Start of PASSAGE FOR REVIEW

Synthesis of (±)-1,7-dioxaspiro[5.5]undecane (5). A suspension of 1,9-bis(benzyloxy)nonan-5-one (4) (4.3 g, 12 mmol) and Pd/C 10% (w/w) (64 mg, 0.6 mmol) in MeOH (84 mL) was hydrogenated with H₂ at room temperature for 16 h. Solids were then filtered off, the solvent was evaporated in a rotavapor and the residue was chromatographed in a silica gel column using methylene chloride as the eluent to afford (±)-1,7-dioxaspiro[5.5]undecane (5) (1.5 g, 80%) as a colorless liquid with spectral data identical to those reported in the literature [24]. ¹H NMR (500 MHz, CDCl₃) δ 3.72–3.65 (m, 2H), 3.63–3.56 (m, 2H), 1.87–1.76 (m, 2H), 1.64–1.47 (m, 8H), 1.43 (td, J = 13.3, 4.2 Hz, 2H). ¹³C NMR (126 MHz, CDCl₃) δ 95.0, 60.3, 35.7, 25.3, 18.5.

NMR Spectroscopy (¹H and ¹³C)

¹H and ¹³CNMR spectra of intermediates and the final product were obtained using a Bruker AVANCE-III 300 spectrometer operating at a frequency of 500 and 126 MHz respectively. Deuterated chloroform (CDCl₃) was used as solvent and the spectra were internally referenced to tetramethylsilane.

2.3. PLLA Microparticles

2.3.1. Preparation of PLLA Microparticles

Polymeric microspheres containing 1,7-dioxaspiro[5.5]undecane were prepared by oil-water (o/w) emulsification method, as was previously reported by Nanaki et al. [16,19,25]. In brief, PLLA was dissolved in 5 mL dichloromethane and 1,7-dioxaspiro[5.5]undecane was inserted in the polymeric solution in ratios 5, 10 and 20% w/w followed by probe sonicator for 1 min, cycle 1, amplitude 100% (UP50H, Hielscher Ultrasound Technology, Teltow, Germany). The dispersion was added dropwise in 20 mL of PVA solution, 1% w/v concentration, and homogenized at 30,000 rpm for 1 min (T 10 basic Ultra-Turrax, IKA, Staufen im Breisgau, Germany). After that, it was added to 20 mL H₂O and left under magnetic stirring till total evaporation of dichloromethane. After centrifugation at 9000 rpm for 20 min (Heraeus™ Pico™ 17 Microcentrifuge, Thermo Fisher Scientific, Waltham, MA, USA) the resulting microparticles were washed with distilled water in order to remove the residual PVA and freeze-dried. Net microparticles of PLLA were also prepared by the same procedure for comparison reasons.

End of PASSAGE FOR REVIEW

In the methods text on the spiroketal and PLLA microparticles, what yield of (±)-1,7-dioxaspiro[5.5]undecane (5) was obtained, and in what form?

Start of GIVEN INFORMATION

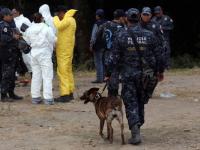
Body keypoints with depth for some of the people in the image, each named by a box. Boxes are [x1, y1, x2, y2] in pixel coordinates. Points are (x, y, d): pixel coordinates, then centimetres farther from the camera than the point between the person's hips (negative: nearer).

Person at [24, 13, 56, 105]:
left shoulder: (29, 30, 1)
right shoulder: (47, 29, -14)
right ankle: (48, 98, -6)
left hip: (34, 53, 5)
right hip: (45, 54, -5)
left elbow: (27, 41, 8)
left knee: (35, 76, 12)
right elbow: (53, 40, -10)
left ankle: (35, 97, 13)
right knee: (47, 76, -2)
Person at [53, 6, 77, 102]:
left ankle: (65, 95, -12)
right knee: (68, 71, 15)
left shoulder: (67, 19, -15)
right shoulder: (71, 20, 15)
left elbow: (58, 27, -28)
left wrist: (55, 19, -13)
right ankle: (70, 93, 21)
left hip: (63, 51, -10)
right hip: (67, 50, 10)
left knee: (62, 71, -10)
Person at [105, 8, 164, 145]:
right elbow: (157, 55, 7)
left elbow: (114, 57, -6)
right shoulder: (149, 35, 0)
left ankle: (135, 133, -11)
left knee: (131, 104, 1)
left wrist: (109, 73, 2)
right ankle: (137, 129, 29)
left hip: (128, 75, -3)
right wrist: (160, 70, 20)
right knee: (141, 101, 19)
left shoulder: (121, 36, -7)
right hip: (145, 75, 3)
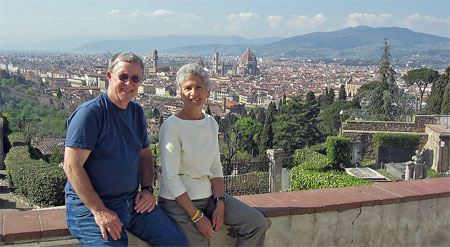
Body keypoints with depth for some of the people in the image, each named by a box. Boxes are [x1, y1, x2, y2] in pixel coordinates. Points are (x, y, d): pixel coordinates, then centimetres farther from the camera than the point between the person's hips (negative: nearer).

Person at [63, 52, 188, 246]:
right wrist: (99, 211, -21)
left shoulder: (137, 112, 11)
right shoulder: (89, 113, -13)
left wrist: (147, 189, 3)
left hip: (133, 201, 7)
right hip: (90, 205, -6)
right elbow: (72, 166, -18)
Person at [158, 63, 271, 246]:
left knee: (259, 223, -3)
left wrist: (220, 204, -6)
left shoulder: (211, 123, 5)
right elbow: (170, 178, -17)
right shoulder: (172, 126, -16)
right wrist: (197, 217, -17)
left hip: (209, 195, 6)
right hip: (178, 202, -6)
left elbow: (216, 168, 8)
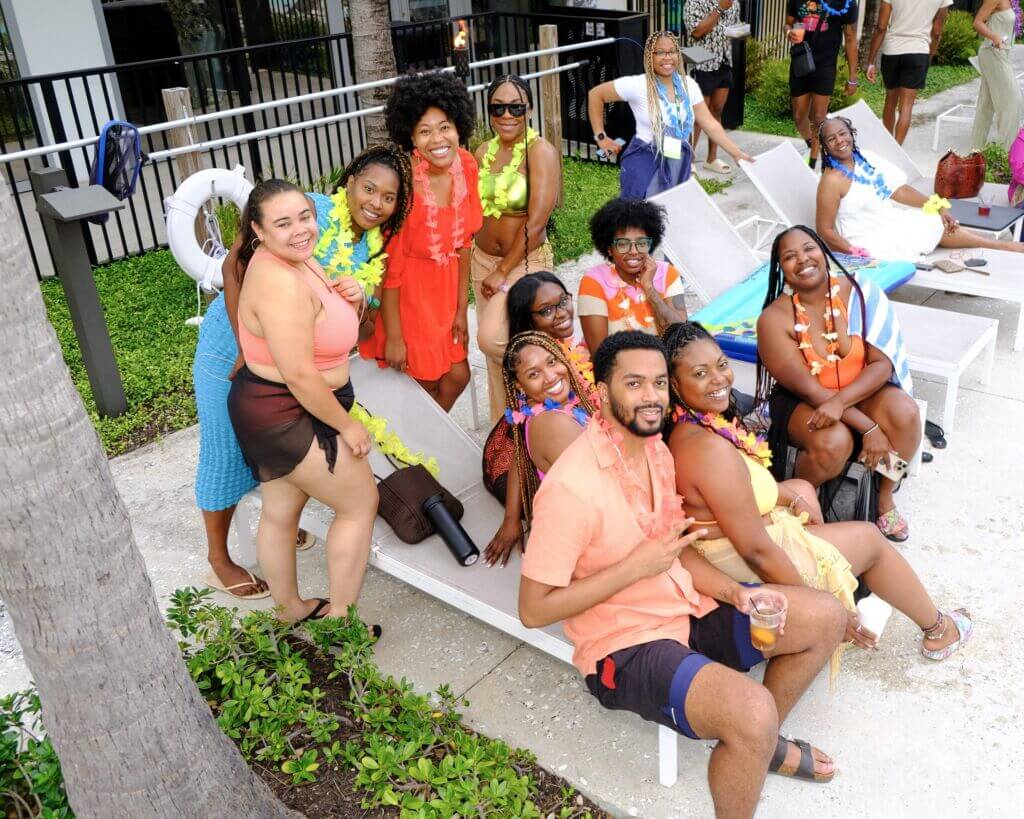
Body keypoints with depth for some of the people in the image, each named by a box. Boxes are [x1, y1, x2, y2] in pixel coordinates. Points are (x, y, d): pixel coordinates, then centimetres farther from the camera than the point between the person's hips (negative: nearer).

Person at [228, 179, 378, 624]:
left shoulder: (298, 260, 4)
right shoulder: (279, 282, -27)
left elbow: (336, 330, 15)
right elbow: (300, 375, -27)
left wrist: (353, 299, -7)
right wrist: (347, 425, -16)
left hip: (270, 410, 10)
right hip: (287, 416, -10)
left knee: (280, 512, 21)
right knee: (361, 503, 4)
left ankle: (291, 610, 40)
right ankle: (338, 618, 16)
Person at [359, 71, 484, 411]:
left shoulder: (465, 164, -9)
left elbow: (463, 241, 1)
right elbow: (389, 262, -20)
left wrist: (462, 308, 5)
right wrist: (393, 337, -15)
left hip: (445, 286, 6)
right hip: (405, 291, -6)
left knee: (457, 375, 15)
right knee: (425, 383, 9)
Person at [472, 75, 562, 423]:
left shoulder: (541, 152, -13)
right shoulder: (483, 152, 5)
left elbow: (536, 221, -18)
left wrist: (503, 271, -14)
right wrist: (480, 264, 5)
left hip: (527, 264, -6)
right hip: (483, 262, 6)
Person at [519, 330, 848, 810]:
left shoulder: (655, 448, 3)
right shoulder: (571, 488, -25)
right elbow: (533, 610, -21)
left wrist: (734, 592, -5)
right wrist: (637, 565, -23)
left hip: (687, 608, 9)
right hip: (625, 645, -8)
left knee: (826, 618, 6)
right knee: (753, 712, -31)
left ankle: (763, 746, 26)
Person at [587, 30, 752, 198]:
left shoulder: (688, 85, 3)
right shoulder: (637, 85, -11)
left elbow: (710, 123, 6)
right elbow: (595, 94, -6)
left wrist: (736, 153, 3)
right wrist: (601, 137, -6)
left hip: (679, 164, 5)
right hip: (645, 163, -5)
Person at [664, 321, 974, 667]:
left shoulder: (687, 430, -4)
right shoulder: (710, 448, -33)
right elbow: (757, 552, -29)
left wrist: (792, 499, 7)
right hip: (753, 573, -9)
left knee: (803, 489, 30)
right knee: (870, 539, 12)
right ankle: (936, 630, 37)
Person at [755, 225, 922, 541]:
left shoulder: (860, 293, -12)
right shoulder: (774, 319, -18)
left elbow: (883, 363, -15)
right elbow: (809, 389, -20)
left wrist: (840, 401, -32)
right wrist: (868, 427, -25)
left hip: (860, 391, 3)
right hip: (802, 402, -3)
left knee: (905, 413, -26)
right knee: (833, 441, -34)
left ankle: (885, 497, 1)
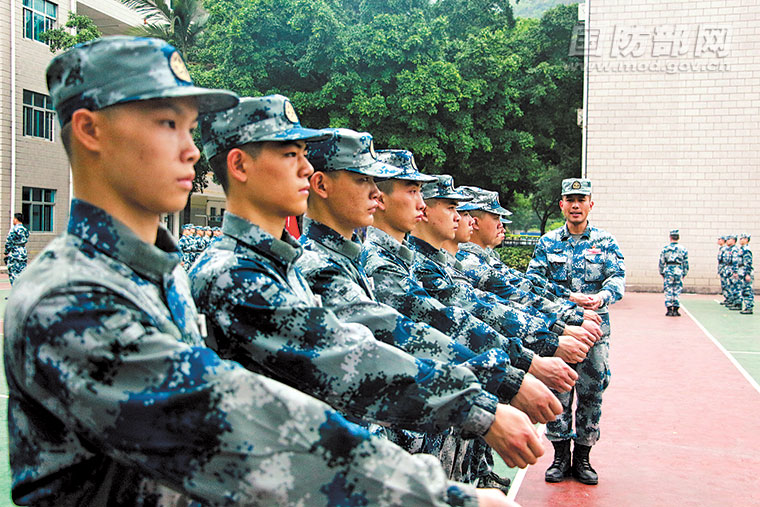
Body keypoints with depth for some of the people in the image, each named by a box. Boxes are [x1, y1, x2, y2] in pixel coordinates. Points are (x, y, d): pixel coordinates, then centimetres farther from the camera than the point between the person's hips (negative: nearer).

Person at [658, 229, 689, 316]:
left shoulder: (665, 248, -1)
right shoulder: (683, 249, 3)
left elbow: (661, 262, 1)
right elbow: (686, 263, 5)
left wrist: (661, 273, 11)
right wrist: (684, 274, 14)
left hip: (668, 271, -1)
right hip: (678, 272, 1)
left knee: (668, 292, 3)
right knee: (677, 292, 6)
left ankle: (669, 310, 1)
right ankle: (675, 311, 5)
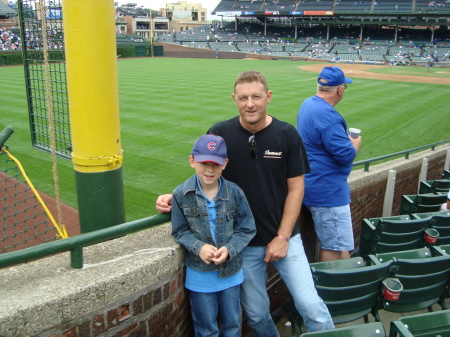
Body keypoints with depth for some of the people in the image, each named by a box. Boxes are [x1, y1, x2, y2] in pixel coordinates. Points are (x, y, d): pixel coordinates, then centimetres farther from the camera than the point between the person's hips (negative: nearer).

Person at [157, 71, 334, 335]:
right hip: (244, 242, 1)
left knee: (311, 305, -4)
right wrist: (174, 197, -17)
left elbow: (296, 188, -3)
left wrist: (283, 237, -8)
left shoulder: (287, 134, -5)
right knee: (256, 314, 12)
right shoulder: (219, 134, -7)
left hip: (284, 237, 0)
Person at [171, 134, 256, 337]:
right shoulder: (182, 194, -12)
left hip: (230, 272, 1)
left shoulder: (234, 193, -11)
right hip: (199, 274, -1)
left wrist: (229, 249, -20)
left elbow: (246, 229, -5)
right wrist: (198, 247, -21)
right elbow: (180, 231, -5)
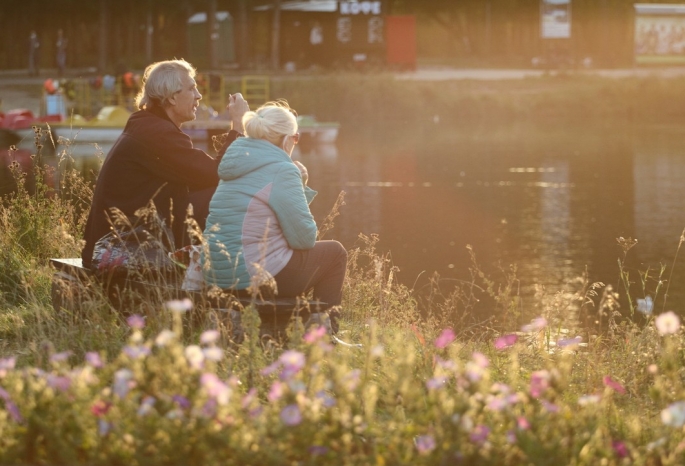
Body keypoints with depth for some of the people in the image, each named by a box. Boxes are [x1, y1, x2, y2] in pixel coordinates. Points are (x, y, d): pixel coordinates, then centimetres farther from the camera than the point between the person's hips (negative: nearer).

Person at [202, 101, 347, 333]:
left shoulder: (235, 165, 13)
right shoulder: (282, 170, -13)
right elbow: (304, 238, -11)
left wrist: (299, 187, 15)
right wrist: (301, 189, 3)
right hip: (257, 276, -9)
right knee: (335, 252, 13)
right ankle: (322, 328, 20)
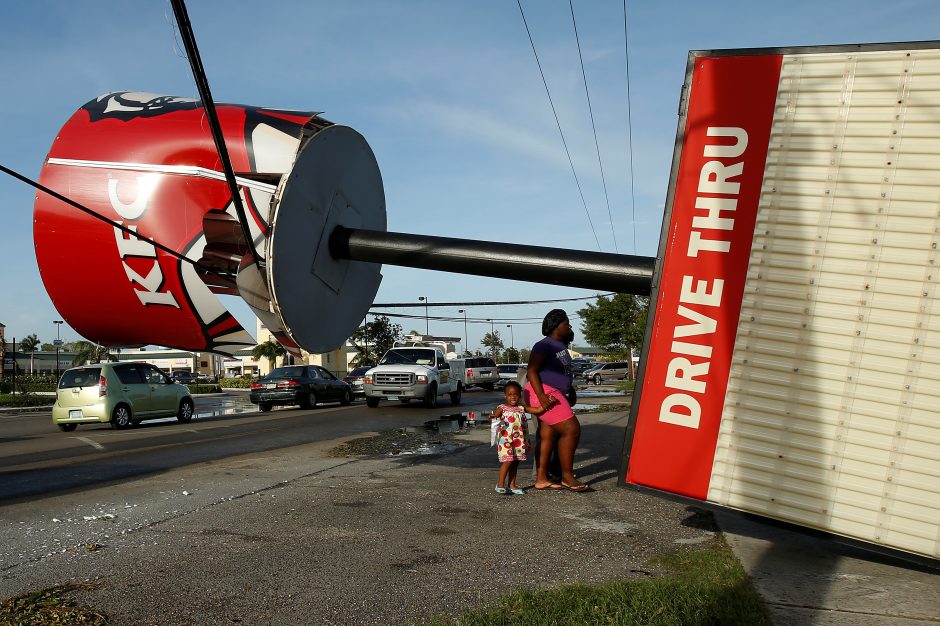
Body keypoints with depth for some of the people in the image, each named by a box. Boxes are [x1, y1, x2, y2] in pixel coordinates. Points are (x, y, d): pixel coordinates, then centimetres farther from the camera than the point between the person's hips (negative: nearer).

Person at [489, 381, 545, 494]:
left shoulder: (522, 408, 9)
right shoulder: (502, 408, -3)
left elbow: (538, 410, 9)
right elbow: (496, 414, -23)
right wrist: (492, 416, -46)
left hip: (519, 441, 5)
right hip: (505, 440, -5)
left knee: (515, 462, 10)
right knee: (508, 461, -10)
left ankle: (511, 485, 20)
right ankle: (500, 484, 3)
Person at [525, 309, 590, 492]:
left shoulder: (561, 346, 16)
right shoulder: (544, 345, -14)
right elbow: (531, 371, -20)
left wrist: (571, 391, 25)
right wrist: (542, 396, -27)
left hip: (554, 394, 10)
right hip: (544, 393, -10)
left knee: (548, 436, 9)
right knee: (571, 429, -12)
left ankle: (541, 479, 13)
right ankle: (567, 478, -5)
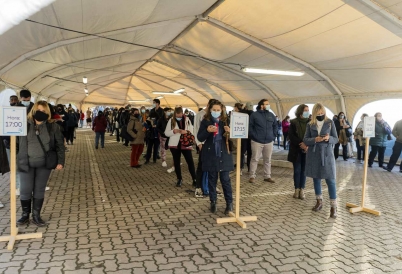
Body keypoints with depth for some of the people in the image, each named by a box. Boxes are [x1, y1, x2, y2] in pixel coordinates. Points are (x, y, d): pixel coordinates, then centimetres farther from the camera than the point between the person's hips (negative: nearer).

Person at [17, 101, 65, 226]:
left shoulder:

End of GIVEN INFORMATION

> [EXPECTED ANSWER]: 1.5 g (80%), as a colorless liquid.